About
In July of 2024, the 3CA.UBI organized a 24-hour comprehensive course titled “Introduction to Machine Learning and Data Science with Python.” This course gathered over 30 students from diverse academic backgrounds, including Bachelor’s, Master’s, and PhD students. The program was designed to provide a robust foundation in machine learning, deep learning, and data science, offering practical, hands-on experience with popular tools such as Python, PyTorch, Pandas, Matplotlib, and Jupyter Notebooks.
The Challenge
There was a growing need to equip students from various academic disciplines with practical, cutting-edge machine learning and data science skills. The challenge was to introduce students to these advanced topics in a way that would not only cover the theoretical aspects but also empower them with the ability to solve real-world problems using data science and machine learning.
The Solution
The course curriculum was designed to balance theory with hands-on applications. Starting with Python programming basics, students were progressively introduced to advanced concepts like machine learning algorithms and deep learning networks. The participants learned the basics of Linux command lines and how to use SSH to remotely access HPC environments, laying the foundation for future supercomputing work.

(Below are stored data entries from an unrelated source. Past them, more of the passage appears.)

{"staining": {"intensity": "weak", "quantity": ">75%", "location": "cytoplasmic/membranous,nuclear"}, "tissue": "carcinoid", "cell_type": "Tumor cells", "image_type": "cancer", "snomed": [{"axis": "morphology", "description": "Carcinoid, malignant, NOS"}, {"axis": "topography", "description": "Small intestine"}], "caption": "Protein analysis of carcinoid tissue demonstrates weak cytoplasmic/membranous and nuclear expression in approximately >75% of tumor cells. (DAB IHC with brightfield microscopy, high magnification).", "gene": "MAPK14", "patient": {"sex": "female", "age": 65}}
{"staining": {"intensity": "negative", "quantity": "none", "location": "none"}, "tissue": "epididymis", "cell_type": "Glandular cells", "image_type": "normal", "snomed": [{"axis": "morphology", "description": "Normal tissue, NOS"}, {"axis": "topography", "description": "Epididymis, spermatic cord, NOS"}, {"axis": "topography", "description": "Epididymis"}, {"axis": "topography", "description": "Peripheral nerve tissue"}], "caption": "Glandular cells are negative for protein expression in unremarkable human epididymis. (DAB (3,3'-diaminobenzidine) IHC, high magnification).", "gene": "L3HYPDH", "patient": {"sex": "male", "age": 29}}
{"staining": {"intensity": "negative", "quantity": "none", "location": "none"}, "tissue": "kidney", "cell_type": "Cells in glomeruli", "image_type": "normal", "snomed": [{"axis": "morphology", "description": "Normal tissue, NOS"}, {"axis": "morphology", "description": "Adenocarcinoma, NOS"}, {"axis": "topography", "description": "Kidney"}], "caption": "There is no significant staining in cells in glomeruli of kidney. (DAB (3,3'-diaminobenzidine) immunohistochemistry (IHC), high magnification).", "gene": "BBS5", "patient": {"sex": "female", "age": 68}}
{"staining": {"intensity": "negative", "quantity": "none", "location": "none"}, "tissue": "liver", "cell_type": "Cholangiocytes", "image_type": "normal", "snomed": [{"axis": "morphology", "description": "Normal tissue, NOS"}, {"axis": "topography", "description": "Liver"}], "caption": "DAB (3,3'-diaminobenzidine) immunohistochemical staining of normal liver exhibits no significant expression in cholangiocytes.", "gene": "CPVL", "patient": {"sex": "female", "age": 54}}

Students worked on a real-world dataset, making predictions using various machine learning models. Alternatively, they could choose datasets from their own fields of study, leading to a variety of projects in areas such as mechanical engineering, sports analytics, and image recognition.
Participants applied machine learning techniques like data cleaning, feature engineering, and hyperparameter tuning, using tools like Scikit-learn to build accurate models. The course also featured an introduction to deep learning with PyTorch, where students built simple neural networks and explored convolutional neural networks (CNNs) for image recognition tasks.
Each student presented their findings, demonstrating their understanding of the concepts. The use of visualization tools like Matplotlib and Seaborn further helped them interpret and present their data effectively.
Services Provided
The instructor of the course was a postdoctoral researcher at the 3CA.UBI, supported by the
EUROCC project.
Impact
The course had a significant impact on participants, enhancing their understanding of machine learning and data science. Students now possess a well-rounded skillset that enables them to tackle real-world challenges using machine learning techniques. The blend of practical and theoretical training has prepared them for future careers and academic pursuits, particularly in applying machine learning across various domains like engineering, sports, and computer vision.
Though students did not run large computations on HPC during the course, they are now equipped with the knowledge to utilize these resources effectively. The upcoming course, Hands-on Supercomputing in Machine Learning, offered by the 3CA.UBI, will build on this foundation, enabling participants to further optimize their models using HPC.